On the other hand, at Hogan Lovells, partner Peter Taylor says APIL’s argument that insurers should pay up because they took the premiums originally is little stronger. The insurer responsible might well have been liquidated long since, he remarks.

“It is not today’s employers who failed to get insurance and it is not today’s employers liability insurers who are failing to step up to the plate,” he says. It’s not hard to see ABI’s argument when it asks why today’s insurers and employers should pay. The only problem with that, he says, is that someone has to.

“Of course it is not fair but that is not really the point. It is a means of distributing a cost that needs to be borne by society.” Given that the MIB has already shown a relatively effective way of doing this, the proposals for ELIB make sense.
The only important questions then, are how much it would cost, and whether it’s likely to happen. Unfortunately, for now at least, neither is clear.

There are, says Andrew Morgan at Field Fisher Waterhouse, about 2,000 deaths a year from mesothelioma and perhaps 10 per cent that currently go without compensation, while the claims on average cost £200,000 to £250,000. When you add that up, it’s not an insignificant amount, he admits, but set against insurers’ total business it should be manageable, and for their customers should they pass it on, which seems likely. “It’s a very small part of a big cake,” he says.

The DWP points out that in 2008 there were already 3,210 people who remained uncompensated, and the nervousness from insurers is perhaps explained by recent figures from The Actuarial Profession’s UK Asbestos Working Party. In January it doubled its estimate of the expected cost to the UK insurance industry of asbestos-related diseases between 2009 and 2050 to £11 billion, 90 per cent of which is expected to come from mesothelioma claims.

In any case, says Andrew Parker, a partner at solicitors Beachcroft, the proposal comes at the wrong time both for insurers and the employers.

“The insurance market in contrast to the banking sector has held itself together through this financial crisis, but it is really not a good time to try and test how resilient it is,” he warns.

Whether we are likely to see such a test is another question. Parker argues the ELIB is by no means inevitable. Much of the support came from Labour MPs, who are now on the back benches of opposition or out of Parliament altogether, he points out.
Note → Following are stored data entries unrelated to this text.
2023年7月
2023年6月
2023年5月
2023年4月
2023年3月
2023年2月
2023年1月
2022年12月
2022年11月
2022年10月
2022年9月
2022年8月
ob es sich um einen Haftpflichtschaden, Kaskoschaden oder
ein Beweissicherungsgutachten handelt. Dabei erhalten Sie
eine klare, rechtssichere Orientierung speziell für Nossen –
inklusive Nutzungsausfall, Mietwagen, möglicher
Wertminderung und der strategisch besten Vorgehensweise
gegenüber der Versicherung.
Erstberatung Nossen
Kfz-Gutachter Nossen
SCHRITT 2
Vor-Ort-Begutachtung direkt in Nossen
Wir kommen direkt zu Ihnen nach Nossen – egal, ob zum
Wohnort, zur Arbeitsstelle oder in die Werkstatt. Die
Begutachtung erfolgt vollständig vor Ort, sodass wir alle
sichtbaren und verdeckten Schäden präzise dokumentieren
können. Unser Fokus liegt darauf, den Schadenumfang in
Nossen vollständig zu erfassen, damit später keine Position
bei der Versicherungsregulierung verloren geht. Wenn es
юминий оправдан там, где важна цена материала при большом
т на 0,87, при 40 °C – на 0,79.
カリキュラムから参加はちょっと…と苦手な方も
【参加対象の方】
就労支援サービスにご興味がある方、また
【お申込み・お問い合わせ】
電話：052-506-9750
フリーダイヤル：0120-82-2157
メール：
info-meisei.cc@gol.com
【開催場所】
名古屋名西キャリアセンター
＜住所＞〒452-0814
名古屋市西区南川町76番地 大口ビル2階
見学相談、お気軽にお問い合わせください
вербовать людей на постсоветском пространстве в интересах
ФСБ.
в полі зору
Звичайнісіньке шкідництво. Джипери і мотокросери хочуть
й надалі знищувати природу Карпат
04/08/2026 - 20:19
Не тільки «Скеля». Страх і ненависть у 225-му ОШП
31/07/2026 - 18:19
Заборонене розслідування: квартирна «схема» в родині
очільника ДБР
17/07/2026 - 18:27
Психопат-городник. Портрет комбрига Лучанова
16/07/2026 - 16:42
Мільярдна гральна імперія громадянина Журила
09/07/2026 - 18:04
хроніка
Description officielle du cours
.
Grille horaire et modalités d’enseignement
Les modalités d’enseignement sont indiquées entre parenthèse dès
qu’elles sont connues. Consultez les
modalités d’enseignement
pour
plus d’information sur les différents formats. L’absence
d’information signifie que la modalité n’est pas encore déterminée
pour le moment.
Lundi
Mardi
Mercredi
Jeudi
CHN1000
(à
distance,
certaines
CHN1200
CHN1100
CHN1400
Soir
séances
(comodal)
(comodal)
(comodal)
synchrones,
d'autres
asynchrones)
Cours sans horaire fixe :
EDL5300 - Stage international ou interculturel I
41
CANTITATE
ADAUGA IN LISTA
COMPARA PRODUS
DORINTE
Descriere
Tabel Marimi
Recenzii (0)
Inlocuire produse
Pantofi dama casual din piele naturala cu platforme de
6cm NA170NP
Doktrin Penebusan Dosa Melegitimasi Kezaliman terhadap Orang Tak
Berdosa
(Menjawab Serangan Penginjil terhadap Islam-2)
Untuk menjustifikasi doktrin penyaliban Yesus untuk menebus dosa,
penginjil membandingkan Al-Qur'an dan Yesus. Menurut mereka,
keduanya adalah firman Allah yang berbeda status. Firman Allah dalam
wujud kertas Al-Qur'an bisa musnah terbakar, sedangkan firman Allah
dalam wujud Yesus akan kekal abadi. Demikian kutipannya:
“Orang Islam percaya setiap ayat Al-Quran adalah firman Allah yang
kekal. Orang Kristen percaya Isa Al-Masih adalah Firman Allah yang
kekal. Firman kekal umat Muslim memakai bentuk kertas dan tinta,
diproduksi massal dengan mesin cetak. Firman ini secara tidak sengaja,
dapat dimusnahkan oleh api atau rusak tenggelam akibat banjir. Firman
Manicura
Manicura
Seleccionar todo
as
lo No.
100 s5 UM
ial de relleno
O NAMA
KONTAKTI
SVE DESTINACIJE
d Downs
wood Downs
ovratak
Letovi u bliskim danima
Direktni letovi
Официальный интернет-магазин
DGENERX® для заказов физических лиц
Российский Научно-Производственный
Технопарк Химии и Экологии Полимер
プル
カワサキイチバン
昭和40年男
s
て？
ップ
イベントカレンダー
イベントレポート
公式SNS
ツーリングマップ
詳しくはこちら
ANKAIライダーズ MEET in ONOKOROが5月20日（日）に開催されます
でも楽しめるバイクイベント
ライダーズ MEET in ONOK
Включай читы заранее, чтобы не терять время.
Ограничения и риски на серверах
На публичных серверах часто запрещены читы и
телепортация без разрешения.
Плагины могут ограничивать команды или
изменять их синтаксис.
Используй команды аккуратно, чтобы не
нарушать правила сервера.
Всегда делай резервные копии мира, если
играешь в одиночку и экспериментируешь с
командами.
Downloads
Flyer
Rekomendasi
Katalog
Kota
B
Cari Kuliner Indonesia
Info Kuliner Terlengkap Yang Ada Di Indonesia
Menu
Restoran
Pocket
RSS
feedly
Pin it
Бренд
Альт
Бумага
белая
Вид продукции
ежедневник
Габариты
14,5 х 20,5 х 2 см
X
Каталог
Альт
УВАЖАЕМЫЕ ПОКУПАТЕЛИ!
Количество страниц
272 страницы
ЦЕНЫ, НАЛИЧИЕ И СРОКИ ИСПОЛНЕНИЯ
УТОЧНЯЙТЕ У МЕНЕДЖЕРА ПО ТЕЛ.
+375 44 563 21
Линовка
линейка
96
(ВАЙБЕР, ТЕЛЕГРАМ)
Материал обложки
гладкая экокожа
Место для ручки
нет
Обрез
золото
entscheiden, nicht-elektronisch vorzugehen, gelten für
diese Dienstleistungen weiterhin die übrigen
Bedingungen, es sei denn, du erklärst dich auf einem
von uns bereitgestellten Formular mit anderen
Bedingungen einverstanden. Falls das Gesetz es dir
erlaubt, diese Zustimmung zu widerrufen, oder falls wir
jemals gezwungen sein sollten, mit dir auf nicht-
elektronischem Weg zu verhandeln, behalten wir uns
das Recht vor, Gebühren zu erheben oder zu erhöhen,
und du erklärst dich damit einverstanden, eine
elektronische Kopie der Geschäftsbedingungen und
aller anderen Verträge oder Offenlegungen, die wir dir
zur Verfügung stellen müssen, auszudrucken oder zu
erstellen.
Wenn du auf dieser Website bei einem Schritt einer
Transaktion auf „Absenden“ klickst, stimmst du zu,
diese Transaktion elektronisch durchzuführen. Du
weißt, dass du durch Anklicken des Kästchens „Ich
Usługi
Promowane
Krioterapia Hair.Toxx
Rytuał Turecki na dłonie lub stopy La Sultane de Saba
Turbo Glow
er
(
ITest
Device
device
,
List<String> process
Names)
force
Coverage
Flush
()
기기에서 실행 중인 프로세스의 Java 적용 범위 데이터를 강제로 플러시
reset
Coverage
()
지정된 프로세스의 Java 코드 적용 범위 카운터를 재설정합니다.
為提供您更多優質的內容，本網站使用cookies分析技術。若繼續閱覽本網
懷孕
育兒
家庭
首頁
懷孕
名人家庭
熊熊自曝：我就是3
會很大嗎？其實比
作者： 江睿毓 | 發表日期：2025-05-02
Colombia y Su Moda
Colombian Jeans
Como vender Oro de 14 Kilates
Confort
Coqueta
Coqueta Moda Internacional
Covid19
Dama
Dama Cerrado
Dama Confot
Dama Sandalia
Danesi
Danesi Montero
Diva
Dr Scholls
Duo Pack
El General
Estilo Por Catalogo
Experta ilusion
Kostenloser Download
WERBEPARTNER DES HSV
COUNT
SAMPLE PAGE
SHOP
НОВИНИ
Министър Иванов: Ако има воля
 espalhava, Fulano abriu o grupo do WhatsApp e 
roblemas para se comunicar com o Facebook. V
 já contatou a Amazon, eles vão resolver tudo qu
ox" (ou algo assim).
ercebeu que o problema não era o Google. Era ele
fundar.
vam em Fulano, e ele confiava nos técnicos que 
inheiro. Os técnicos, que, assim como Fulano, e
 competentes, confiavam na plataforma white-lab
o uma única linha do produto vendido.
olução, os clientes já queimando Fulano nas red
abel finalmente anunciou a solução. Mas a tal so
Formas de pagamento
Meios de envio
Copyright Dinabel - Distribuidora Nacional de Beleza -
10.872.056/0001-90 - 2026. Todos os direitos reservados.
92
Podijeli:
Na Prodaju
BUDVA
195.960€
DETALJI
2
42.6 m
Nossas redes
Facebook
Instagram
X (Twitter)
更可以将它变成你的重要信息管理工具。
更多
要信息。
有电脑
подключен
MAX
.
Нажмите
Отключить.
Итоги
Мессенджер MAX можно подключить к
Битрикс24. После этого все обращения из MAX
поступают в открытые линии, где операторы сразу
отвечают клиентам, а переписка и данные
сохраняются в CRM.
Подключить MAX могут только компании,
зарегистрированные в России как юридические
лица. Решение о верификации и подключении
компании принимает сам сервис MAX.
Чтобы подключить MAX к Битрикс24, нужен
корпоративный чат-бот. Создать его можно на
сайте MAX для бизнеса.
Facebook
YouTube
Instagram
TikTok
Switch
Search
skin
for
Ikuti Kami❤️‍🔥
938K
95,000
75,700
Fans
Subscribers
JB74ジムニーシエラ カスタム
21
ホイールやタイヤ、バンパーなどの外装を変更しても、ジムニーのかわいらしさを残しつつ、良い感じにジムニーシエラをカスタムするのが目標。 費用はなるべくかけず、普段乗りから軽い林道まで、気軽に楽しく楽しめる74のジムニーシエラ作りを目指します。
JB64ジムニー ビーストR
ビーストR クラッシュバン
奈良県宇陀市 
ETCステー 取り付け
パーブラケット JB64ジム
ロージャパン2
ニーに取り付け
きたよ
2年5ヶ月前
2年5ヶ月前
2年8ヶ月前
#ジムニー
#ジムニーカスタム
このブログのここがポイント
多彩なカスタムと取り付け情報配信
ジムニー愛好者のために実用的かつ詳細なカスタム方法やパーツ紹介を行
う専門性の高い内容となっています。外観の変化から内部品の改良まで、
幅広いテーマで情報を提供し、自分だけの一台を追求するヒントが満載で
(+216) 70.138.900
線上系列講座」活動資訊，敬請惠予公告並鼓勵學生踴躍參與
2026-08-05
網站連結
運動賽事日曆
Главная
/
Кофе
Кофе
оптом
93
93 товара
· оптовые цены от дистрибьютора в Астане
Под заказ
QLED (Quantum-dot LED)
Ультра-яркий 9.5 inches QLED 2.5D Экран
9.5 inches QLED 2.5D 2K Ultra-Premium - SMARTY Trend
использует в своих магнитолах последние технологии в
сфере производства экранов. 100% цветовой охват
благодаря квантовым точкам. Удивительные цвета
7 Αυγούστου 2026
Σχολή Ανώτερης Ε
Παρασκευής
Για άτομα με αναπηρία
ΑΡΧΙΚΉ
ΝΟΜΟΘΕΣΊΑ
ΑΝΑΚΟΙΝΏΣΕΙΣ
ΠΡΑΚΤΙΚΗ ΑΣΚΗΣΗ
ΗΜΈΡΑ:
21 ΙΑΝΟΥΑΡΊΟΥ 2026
At APIL, though, Lyons says he’s hopeful. Part of the DWP proposals are already being put into place with ELTO, and he says there is cross party support for the fund as well. “It’s not a controversial issue politically, so I’m reasonably optimistic.”

Back in Hendon, Dismore has other things on his mind. He has said he is considering a challenge to the election result, following claims that some were prevented from voting. At the moment, then, it’s unclear whether we’ll be seeing him in Parliament again. With or without him, though, insurers and employers probably haven’t heard the last of this issue.